SEBI Changes Share Buyback Norms

author Sumit Kochar , Upamanyu Banerjee

calender January 6, 2023

SEBI Changes Share Buyback Norms

The Securities and Exchange Board of India (“SEBI”) in an announcement in December 2022 made changes to the share buyback norms intending to gradually phase out the buyback of shares via the stock exchange route. SEBI has done this by amending the share buyback norms for listed companies and by making changes to disclosure requirements. This will limit the route for a share buyback to only the tender route. This move seems to be a follow-up to the public consultation paper introduced by the SEBI sub-group headed by HDFC chairman Keki Mistry in this regard at the beginning of September.

Existing Situation

Till the time share buybacks are permitted through the exchange route stock exchanges will have to operate a separate window for this purpose. The reason behind these restrictions is to prevent the apparent favouritism which takes place when share buybacks take place via stock exchanges. Under the new regulations as introduced by SEBI Companies are required to use 75% (Seventy-five per cent) of the buyback proceedings as well as a reduction of the time when share buybacks are open to 66 (sixty-six) days from the present 90 (ninety) days. The upward revision of the buy-back price is now allowed until one working day before the record date. The regulations by SEBI also reduce the timeline for completion of buybacks through the tender method by 18 (eighteen) days. 

Salient Features of the Announcement 

Separately, SEBI has permitted market infrastructure institutions to create separate business verticals for business development and risk management to ensure arm’s length operations between the various business operations and the critical operations of the institution. SEBI has also mandated market infrastructure institutions to appoint directors with experience in areas of technology, law and regulatory, finance and accounts and capital markets. The new framework for stock exchanges is most likely in response to the co-location scam perpetuated by the former director of the National Stock Exchange of India Ms. Chitra Ramakrishnan which was deemed to be a serious breach of corporate governance norms. The protection of shareholders is additionally in focus following the scams at MCX as well as unsuccessful Initial Public Offerings which eroded returns for minority holders. SEBI has also decided to go ahead with proposals for Execution Only Platforms (“EOPs”) for direct plans in the case of mutual fund schemes. The new rules aim to make it convenient for investors to make investments via EOPs and include investor protection mechanisms, cyber security requirements, pricing of services and grievance redressal. SEBI has also reduced the time taken for registration of foreign portfolio investors (“FPIs”) to facilitate ease of operations. In the area of investor protection, SEBI has also made changes to corporate governance norms by mandating that Key Managerial Personnel of every such organization must have their position as well as their roles and responsibilities. Each of the KMPs must be specified in terms of the hierarchy and the nature of their roles within the organization in comparison to other employees. Additionally, a special code of conduct has been instituted for KMPs and board members to ensure accountability in instances of wrongdoing.
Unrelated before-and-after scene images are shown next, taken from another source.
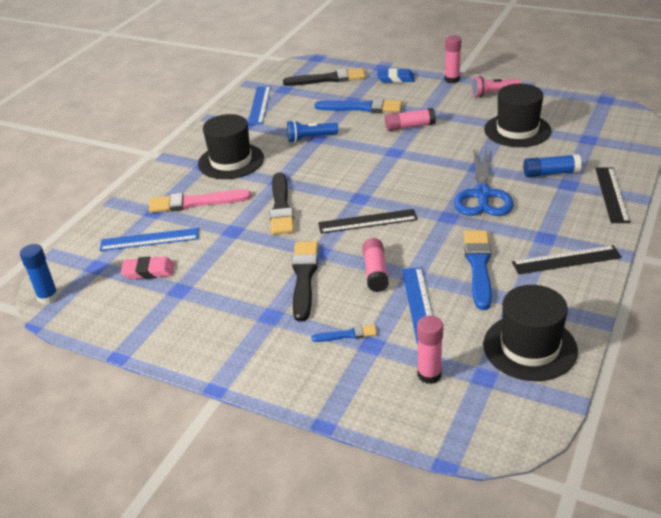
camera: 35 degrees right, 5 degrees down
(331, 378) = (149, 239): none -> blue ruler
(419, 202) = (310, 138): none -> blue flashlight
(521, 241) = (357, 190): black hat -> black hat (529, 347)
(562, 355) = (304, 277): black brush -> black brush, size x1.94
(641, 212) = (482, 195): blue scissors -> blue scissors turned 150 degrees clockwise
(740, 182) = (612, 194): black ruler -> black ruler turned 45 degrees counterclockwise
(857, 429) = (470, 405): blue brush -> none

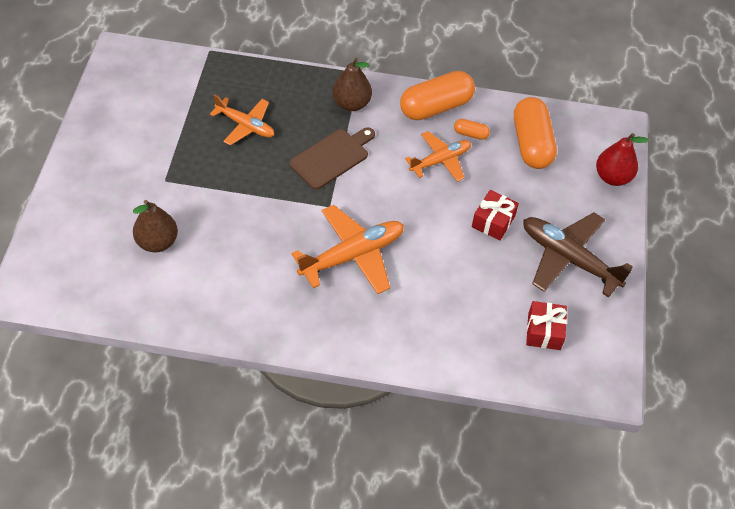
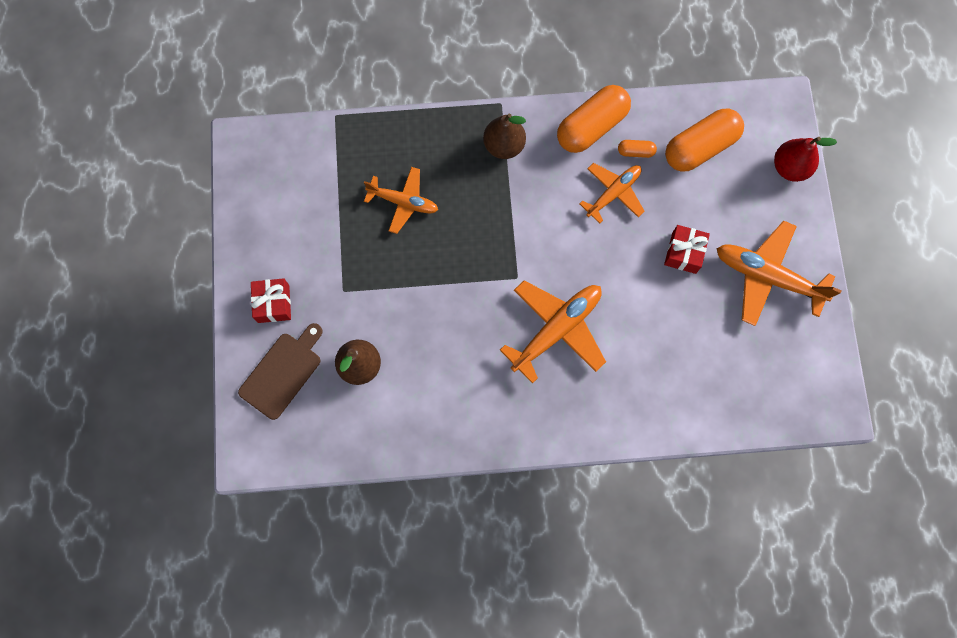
camera: 10 degrees left, 20 degrees up
(332, 157) = (503, 218): brown cutting board -> brown cutting board (283, 372)
(531, 144) = (700, 148): orange capsule -> orange capsule turned 75 degrees clockwise
(544, 331) = (762, 366): red gift -> red gift (273, 304)
(568, 258) = (767, 276): brown plane -> orange plane

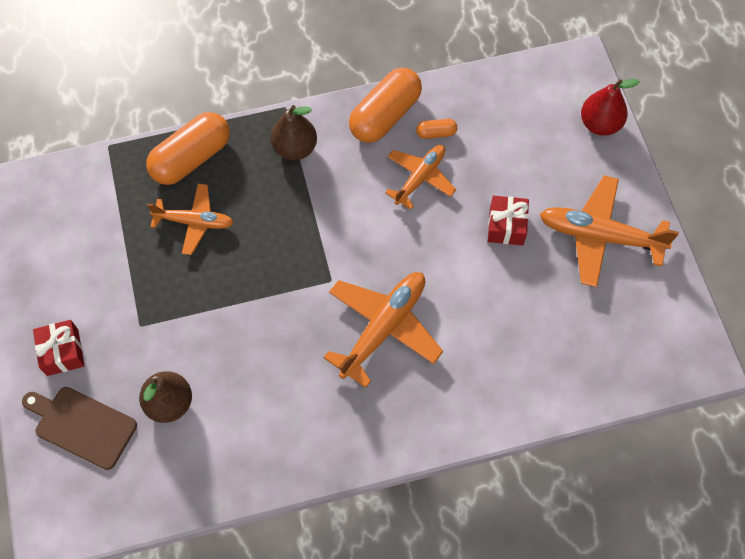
camera: 10 degrees left, 10 degrees down
(283, 372) = (82, 425): brown cutting board -> brown cutting board turned 90 degrees counterclockwise
(700, 148) = (502, 119): orange capsule -> orange capsule (191, 158)

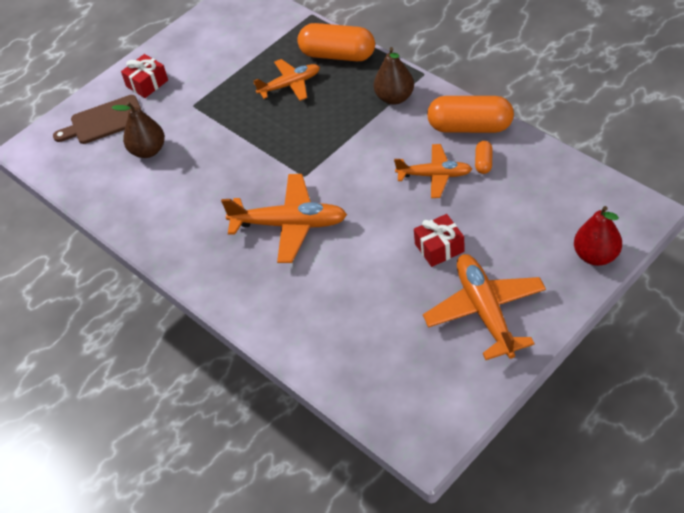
camera: 65 degrees right, 15 degrees down
(82, 425) = (104, 121): brown cutting board -> brown cutting board turned 105 degrees counterclockwise
(195, 222) = (290, 85): orange plane -> orange plane turned 90 degrees counterclockwise
(436, 133) = (483, 162): orange capsule -> orange capsule turned 45 degrees clockwise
SEBI has also moved to provide light-touch regulation for investment advisors and stockbrokers that offer only execution services concerning direct plans of mutual fund schemes. Considering several disruptions faced by investors SEBI also mandated that stock exchanges will introduce a specialized platform for the reduction of risks faced by investors as well as the redressal of such risks. SEBI had announced that large stockbrokers termed Qualified Stock Brokers (QSBs) which are an integral part of the economy will face greater compliances as a part of the enhanced monitoring by the regulator as well as by the stock exchanges. Further, SEBI has allowed Alternative Investment Funds (AIFs) to participate in the credit default swap market both as a protection buyer and a seller subject to specific conditions. Within permitted levels Category I and II AIFs are also permitted to sell credit default swaps without having underlying government bonds.

Conclusion

By accepting the recommendations of the various authorised sub-groups SEBI has attempted to provide a dynamic regulatory framework for investors. The directions which follow successive financial scandals are the regulator’s responses to market events. The main impact these changes are envisaged to have on the market is the additional compliances pertaining to reporting of transactions on QSBs in the short term and greater scrutiny and eventually greater protection of investors in the long term.